Whatever my personal tastes, my ultimate responsibility is to the community - I do like George R R Martin's writing - I just think his books could be dealt with better. 

But..I throw that criticism at many authors. And one day, people will throw the same comment at myself. 

As Foxbat says, if a few discussions develop about a particular author, then I'm happy to encourage further discussion on their own discussion board.


----------



## hodor (Nov 29, 2004)

i dont know what my problem was i scrolled up and down the authors sub forum at least three times and was positive i didnt see martin. 
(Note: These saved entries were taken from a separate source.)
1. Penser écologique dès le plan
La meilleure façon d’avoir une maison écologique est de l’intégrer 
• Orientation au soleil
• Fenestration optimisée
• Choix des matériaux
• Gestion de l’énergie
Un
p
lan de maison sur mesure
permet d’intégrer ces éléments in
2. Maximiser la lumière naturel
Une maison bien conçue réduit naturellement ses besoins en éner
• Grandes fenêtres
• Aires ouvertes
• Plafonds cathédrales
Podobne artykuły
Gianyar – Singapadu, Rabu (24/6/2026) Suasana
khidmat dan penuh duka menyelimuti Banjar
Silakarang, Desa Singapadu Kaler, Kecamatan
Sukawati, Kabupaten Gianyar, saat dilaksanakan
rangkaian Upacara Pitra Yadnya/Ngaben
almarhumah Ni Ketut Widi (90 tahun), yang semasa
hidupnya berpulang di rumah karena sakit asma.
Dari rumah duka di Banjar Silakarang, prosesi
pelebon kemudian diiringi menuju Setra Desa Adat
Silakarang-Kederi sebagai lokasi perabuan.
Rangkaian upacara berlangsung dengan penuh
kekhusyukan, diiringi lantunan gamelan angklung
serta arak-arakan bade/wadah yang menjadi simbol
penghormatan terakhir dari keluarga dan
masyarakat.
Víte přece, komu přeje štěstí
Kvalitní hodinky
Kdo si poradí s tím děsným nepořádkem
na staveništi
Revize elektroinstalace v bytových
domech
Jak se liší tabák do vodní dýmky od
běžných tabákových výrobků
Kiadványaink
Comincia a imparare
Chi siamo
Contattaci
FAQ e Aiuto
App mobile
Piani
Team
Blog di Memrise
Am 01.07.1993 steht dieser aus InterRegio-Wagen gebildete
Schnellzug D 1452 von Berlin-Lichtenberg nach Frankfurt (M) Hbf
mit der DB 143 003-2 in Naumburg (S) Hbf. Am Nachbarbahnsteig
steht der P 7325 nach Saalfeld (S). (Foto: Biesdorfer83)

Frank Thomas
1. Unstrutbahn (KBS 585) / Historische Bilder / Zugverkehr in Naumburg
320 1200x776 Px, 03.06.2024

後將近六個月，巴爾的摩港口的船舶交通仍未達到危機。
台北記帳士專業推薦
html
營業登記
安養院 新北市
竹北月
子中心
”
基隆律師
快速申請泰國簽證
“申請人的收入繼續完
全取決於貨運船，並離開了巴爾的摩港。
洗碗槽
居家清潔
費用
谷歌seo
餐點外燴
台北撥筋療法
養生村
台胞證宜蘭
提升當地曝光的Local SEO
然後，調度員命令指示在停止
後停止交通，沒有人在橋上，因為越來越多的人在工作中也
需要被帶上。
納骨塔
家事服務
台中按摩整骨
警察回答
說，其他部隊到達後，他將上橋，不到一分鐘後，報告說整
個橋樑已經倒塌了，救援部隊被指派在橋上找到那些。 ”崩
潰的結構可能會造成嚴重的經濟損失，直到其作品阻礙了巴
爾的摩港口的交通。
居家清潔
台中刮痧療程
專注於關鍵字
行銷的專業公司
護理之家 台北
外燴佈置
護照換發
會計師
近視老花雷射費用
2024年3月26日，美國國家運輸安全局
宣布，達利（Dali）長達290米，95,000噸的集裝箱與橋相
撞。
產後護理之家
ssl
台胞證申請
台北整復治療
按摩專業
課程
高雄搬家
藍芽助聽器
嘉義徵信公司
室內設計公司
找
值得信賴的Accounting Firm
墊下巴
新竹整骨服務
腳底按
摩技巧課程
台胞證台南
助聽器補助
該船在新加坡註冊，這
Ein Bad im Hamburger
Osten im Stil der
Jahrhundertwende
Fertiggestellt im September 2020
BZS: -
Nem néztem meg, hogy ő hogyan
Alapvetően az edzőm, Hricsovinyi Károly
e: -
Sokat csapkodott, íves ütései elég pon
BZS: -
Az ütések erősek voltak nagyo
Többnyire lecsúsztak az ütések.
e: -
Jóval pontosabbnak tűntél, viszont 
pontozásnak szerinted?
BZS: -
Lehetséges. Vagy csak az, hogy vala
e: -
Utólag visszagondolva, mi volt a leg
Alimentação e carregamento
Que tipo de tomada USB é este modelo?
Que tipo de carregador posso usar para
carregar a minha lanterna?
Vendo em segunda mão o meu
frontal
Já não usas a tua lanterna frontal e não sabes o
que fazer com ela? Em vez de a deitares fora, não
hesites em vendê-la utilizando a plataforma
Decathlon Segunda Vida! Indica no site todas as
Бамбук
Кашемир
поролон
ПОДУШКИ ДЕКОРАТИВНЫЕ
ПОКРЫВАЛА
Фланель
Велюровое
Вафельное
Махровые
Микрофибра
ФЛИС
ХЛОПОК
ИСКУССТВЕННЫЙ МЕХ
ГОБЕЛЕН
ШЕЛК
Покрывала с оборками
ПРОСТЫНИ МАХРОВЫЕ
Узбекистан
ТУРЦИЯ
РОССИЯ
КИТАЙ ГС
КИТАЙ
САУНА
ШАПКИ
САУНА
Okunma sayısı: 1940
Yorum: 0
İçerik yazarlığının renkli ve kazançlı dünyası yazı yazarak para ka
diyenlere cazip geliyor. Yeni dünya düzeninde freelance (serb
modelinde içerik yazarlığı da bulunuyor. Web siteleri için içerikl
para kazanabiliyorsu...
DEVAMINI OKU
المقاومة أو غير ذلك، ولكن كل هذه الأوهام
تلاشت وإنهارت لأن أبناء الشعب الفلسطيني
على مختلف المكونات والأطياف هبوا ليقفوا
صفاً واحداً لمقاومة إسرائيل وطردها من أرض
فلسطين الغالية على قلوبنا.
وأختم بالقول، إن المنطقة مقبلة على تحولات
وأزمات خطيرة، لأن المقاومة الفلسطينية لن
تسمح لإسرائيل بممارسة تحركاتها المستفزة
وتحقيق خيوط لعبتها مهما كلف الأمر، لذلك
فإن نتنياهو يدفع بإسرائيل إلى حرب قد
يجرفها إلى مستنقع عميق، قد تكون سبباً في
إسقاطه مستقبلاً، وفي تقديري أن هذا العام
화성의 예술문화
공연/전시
then master kindly pointed out that there was one and i found it. i dont know what i was smoking?

anyways sorry about posting this next time i will make sure i dont miss something like that.

and you are right brian i feel too that every author can do at least something better.


----------



## Brian G Turner (Nov 29, 2004)

There's nothing at all wrong with asking, if there's something around here you're not certain about, would like to ask about, or wish to give feedback on. 

I'm also also happy to take suggestions on what new areas people would like, or see further developed.


----------